Don’t ask for legible labels. No SDXL checkpoint can write “k3s control plane” cleanly inside the picture. If a diagram needs real labels, I generate the scene and add text in the layout layer — or just hand-draw an SVG. The category cover art on this blog is hand-authored SVG for exactly that reason; generation is for photos and illustrations, not labeled schematics.
Generation is half the job. The image still has to get onto the CDN. The path:
# 1. Generate (via the agent / MCP) → lands in ~/comfyui/output/mcp_*.png# 2. Eyeball it# get_recent_images(limit=5)# 3. Push it to S3 + CloudFrontpython content-gen/scripts/upload_media.py mcp_00042_.png --prefix media/photos
upload_media.py pushes the file to the content bucket under the media/photos/ prefix with a one-year immutable cache header, and CloudFront serves it from https://blog.zolty.systems/media/photos/.... The script detects mime types and converts where needed, so an iPhone HEIC dropped in the same folder comes out the other side as a browser-friendly JPEG.
Then in the post it’s a one-liner:
Generated locally, $0.
For the post’s cover image specifically, I co-locate the file in the page bundle directory next to index.md and reference it relatively — Hugo’s page-bundle convention. CDN-hosted media goes through upload_media.py; bundle images ride along in git. Either way, no manual S3 console clicking.
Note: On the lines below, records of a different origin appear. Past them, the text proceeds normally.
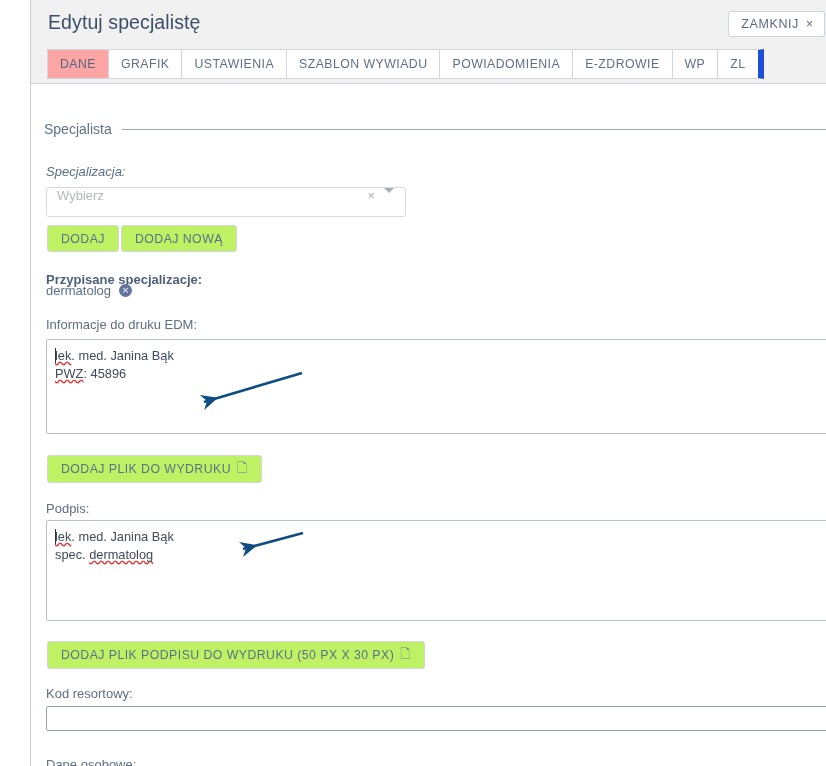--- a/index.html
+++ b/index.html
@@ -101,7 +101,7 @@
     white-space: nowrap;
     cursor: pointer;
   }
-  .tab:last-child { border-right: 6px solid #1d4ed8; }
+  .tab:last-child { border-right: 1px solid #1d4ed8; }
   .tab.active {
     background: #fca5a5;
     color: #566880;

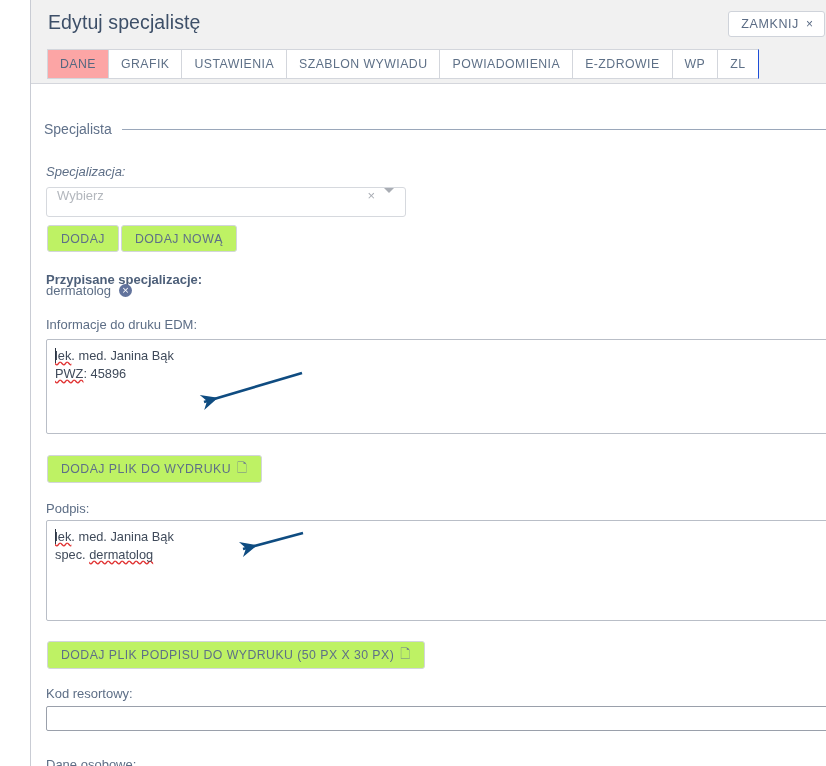--- a/index.html
+++ b/index.html
@@ -153,8 +153,9 @@
     box-sizing: border-box;
     background: #ffffff;
     border: 1px solid #d6d9de;
-    border-radius: 3px;
-    display: flex;
+    border-radius: 12px;
+    display: flex;
+    align-items: center;
     cursor: pointer;
   }
   #specialization-select .ph {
SDXL cannot do text or precise diagrams. If the image needs accurate labels, real UI, or a faithful schematic, generation is the wrong tool. I draw those by hand or in code.
Hands, fine print, and tiny repeated detail still break. I crop around problems more often than I’d like.
Reproducibility is seed-dependent. A seed: -1 is random; if I want the exact image back I have to capture the seed generate_image used. I started logging seeds for anything I might want to regenerate at a different size.
MPS has sharp edges. Apple’s Metal backend occasionally hits an unsupported op and falls back to CPU for a step, which tanks throughput. PYTORCH_ENABLE_MPS_FALLBACK=1 keeps it from crashing outright, but a “slow” generation is usually that.
Curation is the real cost. Free generation means I generate four and keep one. The GPU time is free; my taste is the bottleneck.
The model picker is 80% of quality. Match the checkpoint to the job before you touch the prompt.
A single well-defaulted MCP tool beats a node graph. I describe the image; the agent handles ComfyUI. I’ve opened the actual ComfyUI UI maybe twice this month.
Negative-prompt the garbage text every time. It’s the cheapest quality win available.
Log your seeds. Future-you will want to regenerate that header at 2× for a retina cover.
Generation is for art, not schematics. Photos and illustrations: yes. Labeled diagrams: hand-draw the SVG.
No homelab GPU? The exact same pipeline works against a cloud GPU — a DigitalOcean GPU Droplet running ComfyUI plus their Spaces object storage in place of S3 gets you prompt-to-CDN without owning the hardware. The only piece that’s truly local is the GPU; everything downstream is portable.